Corrigan (1952- ) holds a Ph.D. from the University of Chicago since 1982. He served as a regular or visiting faculty at the University of Virginia, Harvard, Arizona State University, Oxford University, University of London, University of Halle-Wittenberg, University College (Dublin), and visiting scholar at the American Academy in Rome.

[edit] Work

His books include The Hidden Balance (Cambridge University Press, 1987); The Prism of Piety (Oxford University Press, 1991); Religion in America (coauthor, Prentice Hall, 1992, 1998; 2003); Jews, Christians, Muslims (coauthor, Prentice Hall, 1998); Readings in Judaism, Christianity and Islam (coeditor, Prentice Hall, 1998); Emotion and Religion (coauthor, Greenwood, 2000); Business of the Heart: Religion and Emotion in the Nineteenth Century (University of California Press, 2002); Religion and Emotion: Approaches and Interpretations, ed., (Oxford, 2004), and French and Spanish Missions in North America, an interactive electronic book (co-author, California Digital Library/University of California, 2004).

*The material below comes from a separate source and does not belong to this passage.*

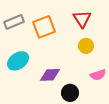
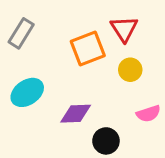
gray rectangle: (14, 22) -> (21, 33), turned -36
orange square: (44, 27) -> (88, 48), moved

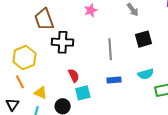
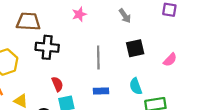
brown trapezoid: (44, 19) -> (28, 22), turned 110
cyan semicircle: (146, 74) -> (136, 86), turned 84

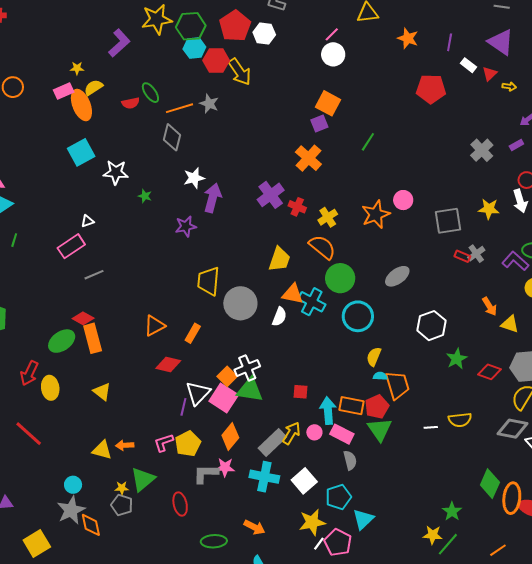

He recently has written a short study of religious encounter between European missionaries and Native Americans in New Spain and New France, and currently is writing an overview of emotion, religion, and capitalism since the sixteenth century, and a book-length study of religion in America, Religious Intolerance in America: A History of Cultural Hatred and Forgetting. His current research interests are emotion and commodity in religious practice; religious hatred; mapping religion; and theorizing emotion.